According to Forbes, 90 percent of all start-ups fail. But there are ways to protect yourself and mitigate the risk of taking one of these roles. For instance, if a venture capital firm backs them, the percentage of failure drops to 75 percent.
That’s still only 1 out of 4 that will make it. However, if you are very interested in job security, maybe you shouldn’t be in sales.
We all know about the recent successes of Facebook, Zappos, Airbnb, Instagram, and Pinterest. But it’s important to remember that these companies are the exception, not the norm.
Only 2 out of 5 start-ups earn a profit. And this will influence how much the management will spend on staffing, marketing, travel, commissions, and offices.
If you are cash conscious and tend to be anxious about receiving a steady paycheck, then working for a start-up may not be a good match for you.
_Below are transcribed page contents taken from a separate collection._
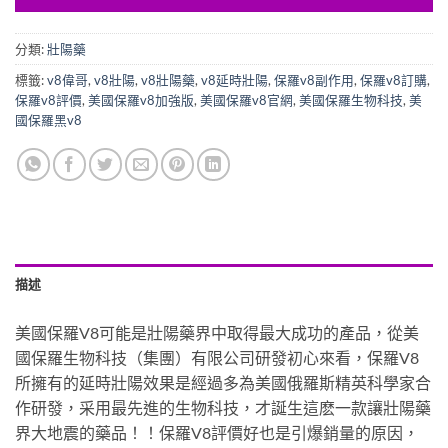
分類:
壯陽藥
標籤:
v8偉哥
,
v8壯陽
,
v8壯陽藥
,
v8延時壯陽
,
保羅v8副作用
,
保羅v8訂購
,
保羅v8評價
,
美國保羅v8加強版
,
美國保羅v8官網
,
美國保羅生物科技
,
美
國保羅黑v8
描述
美國保羅V8可能是壯陽藥界中取得最大成功的產品，從美
國保羅生物科技（集團）有限公司研發初心來看，保羅V8
所擁有的延時壯陽效果是經過多為美國俄羅斯精英科學家合
作研發，采用最先進的生物科技，才誕生這麽一款讓壯陽藥
界大地震的藥品！！保羅V8評價好也是引爆銷量的原因，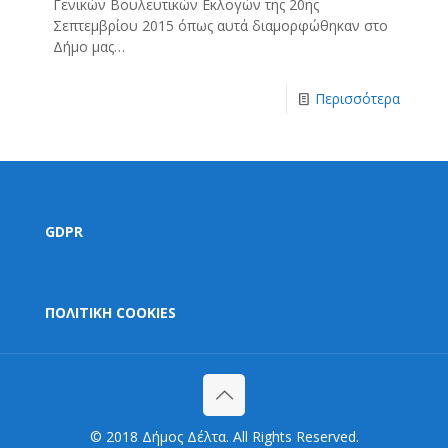
Γενικών Βουλευτικών Εκλογών της 20ης
Σεπτεμβρίου 2015 όπως αυτά διαμορφώθηκαν στο
Δήμο μας…
Περισσότερα
GDPR
ΠΟΛΙΤΙΚΗ COOKIES
© 2018 Δήμος Δέλτα. All Rights Reserved.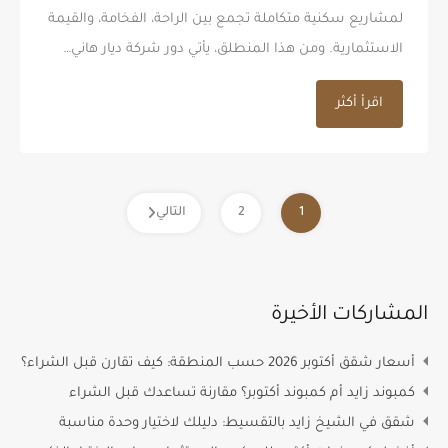
لمشاريع سكنية متكاملة تجمع بين الراحة، الفخامة، والقيمة
الاستثمارية. ومن هذا المنطلق، يأتي دور شركة ديار هاني…
اقرأ أكثر
1
2
التالي
المشاركات الأخيرة
أسعار شقق أكتوبر 2026 حسب المنطقة: كيف تقارن قبل الشراء؟
كمبوند زايد أم كمبوند أكتوبر؟ مقارنة تساعدك قبل الشراء
شقق في الشيخ زايد بالتقسيط: دليلك لاختيار وحدة مناسبة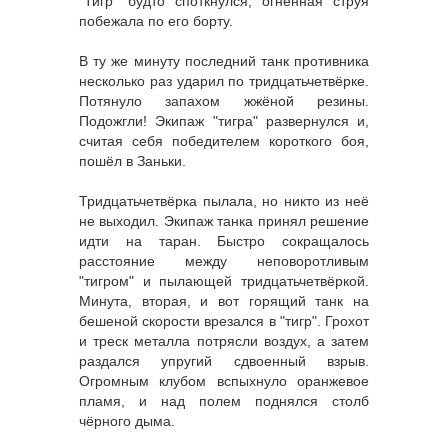
"Тигр" будто споткнулся, огненная струя
побежала по его борту.
В ту же минуту последний танк противника
несколько раз ударил по тридцатьчетвёрке.
Потянуло запахом жжёной резины.
Подожгли! Экипаж "тигра" развернулся и,
считая себя победителем короткого боя,
пошёл в Заньки.
Тридцатьчетвёрка пылала, но никто из неё
не выходил. Экипаж танка принял решение
идти на таран. Быстро сокращалось
расстояние между неповоротливым
"тигром" и пылающей тридцатьчетвёркой.
Минута, вторая, и вот горящий танк на
бешеной скорости врезался в "тигр". Грохот
и треск металла потрясли воздух, а затем
раздался упругий сдвоенный взрыв.
Огромным клубом вспыхнуло оранжевое
пламя, и над полем поднялся столб
чёрного дыма.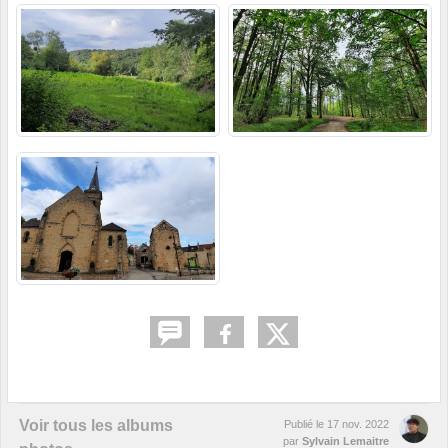
Voir tous les albums
Publié le
17 nov. 2022
par
Sylvain Lemaitre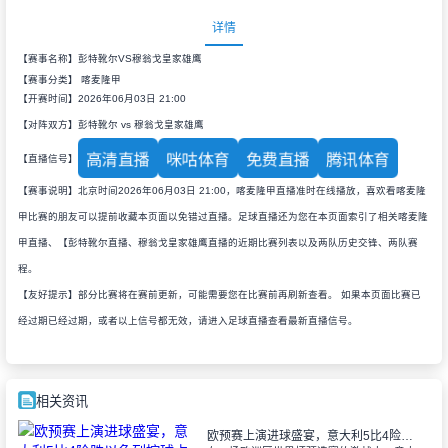
详情
【赛事名称】彭特靴尔VS穆翁戈皇家雄鹰
【赛事分类】
喀麦隆甲
【开赛时间】2026年06月03日 21:00
【对阵双方】彭特靴尔 vs 穆翁戈皇家雄鹰
高清直播
咪咕体育
免费直播
腾讯体育
【直播信号】
【赛事说明】北京时间2026年06月03日 21:00，喀麦隆甲直播准时在线播放，喜欢看喀麦隆
甲比赛的朋友可以提前收藏本页面以免错过直播。足球直播还为您在本页面索引了相关喀麦隆
甲直播、【彭特靴尔直播、穆翁戈皇家雄鹰直播的近期比赛列表以及两队历史交锋、两队赛
程。
【友好提示】部分比赛将在赛前更新，可能需要您在比赛前再刷新查看。 如果本页面比赛已
经过期已经过期，或者以上信号都无效，请进入足球直播查看最新直播信号。
相关资讯
欧预赛上演进球盛宴，意大利5比4险胜以色列控球占优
Sometimes you may receive shares in the company instead of compensation. The shares will only have value if the company is acquired or has a public offering.
If you are a gambler, have the resources, like to invent new processes, and are looking for a large payback for taking the risk, then you’ll likely thrive in a start-up environment.
If you care about long-term stability, and having dedicated resources available, then enterprise may be your best bet.
And in case you’re still struggling to decide, we’ve put together an infographic to summarize the most important differences at a glance.
Choosing the type of organization you want to work for is an important decision, but it’s not an eternal commitment.
Remember, your sales skills are transferable. Prospecting, qualifying, discovery, and closing are all valuable skills regardless of where you are employed.
So focus on choosing the type of organization that best fits your personality and risk profile, and if it doesn’t work out, you can try your hand somewhere else with a wealth of new experiences under your belt.